Dataset Start Marker

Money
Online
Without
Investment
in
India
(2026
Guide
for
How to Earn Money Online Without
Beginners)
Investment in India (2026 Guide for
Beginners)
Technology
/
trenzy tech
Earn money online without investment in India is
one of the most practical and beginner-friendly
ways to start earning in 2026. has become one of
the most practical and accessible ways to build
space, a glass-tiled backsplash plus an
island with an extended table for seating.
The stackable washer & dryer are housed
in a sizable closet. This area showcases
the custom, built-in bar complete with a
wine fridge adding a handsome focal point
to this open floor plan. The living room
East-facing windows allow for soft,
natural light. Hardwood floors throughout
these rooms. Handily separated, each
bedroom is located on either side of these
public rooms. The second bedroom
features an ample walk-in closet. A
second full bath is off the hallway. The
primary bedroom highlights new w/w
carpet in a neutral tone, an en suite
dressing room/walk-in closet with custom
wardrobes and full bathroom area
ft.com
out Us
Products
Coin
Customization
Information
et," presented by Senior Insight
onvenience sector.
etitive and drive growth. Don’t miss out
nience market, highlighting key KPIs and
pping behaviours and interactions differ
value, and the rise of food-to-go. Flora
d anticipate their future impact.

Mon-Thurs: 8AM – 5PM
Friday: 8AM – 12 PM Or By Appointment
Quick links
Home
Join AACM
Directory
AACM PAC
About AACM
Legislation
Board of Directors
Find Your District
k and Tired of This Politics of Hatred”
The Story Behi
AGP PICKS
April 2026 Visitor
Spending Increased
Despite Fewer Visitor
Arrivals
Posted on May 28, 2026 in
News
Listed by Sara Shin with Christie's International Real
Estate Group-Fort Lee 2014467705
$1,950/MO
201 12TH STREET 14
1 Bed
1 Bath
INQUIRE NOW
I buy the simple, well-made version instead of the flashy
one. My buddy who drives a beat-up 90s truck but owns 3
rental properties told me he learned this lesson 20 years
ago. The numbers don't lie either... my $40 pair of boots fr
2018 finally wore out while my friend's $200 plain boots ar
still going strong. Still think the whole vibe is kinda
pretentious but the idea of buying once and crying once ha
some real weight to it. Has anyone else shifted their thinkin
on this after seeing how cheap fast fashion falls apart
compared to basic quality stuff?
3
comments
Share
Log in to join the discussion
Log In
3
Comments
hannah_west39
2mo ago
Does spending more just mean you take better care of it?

Dataset End Marker

Work task:
The lines to copy are those above that contain "their".

Written response:
d anticipate their future impact.
some real weight to it. Has anyone else shifted their thinkin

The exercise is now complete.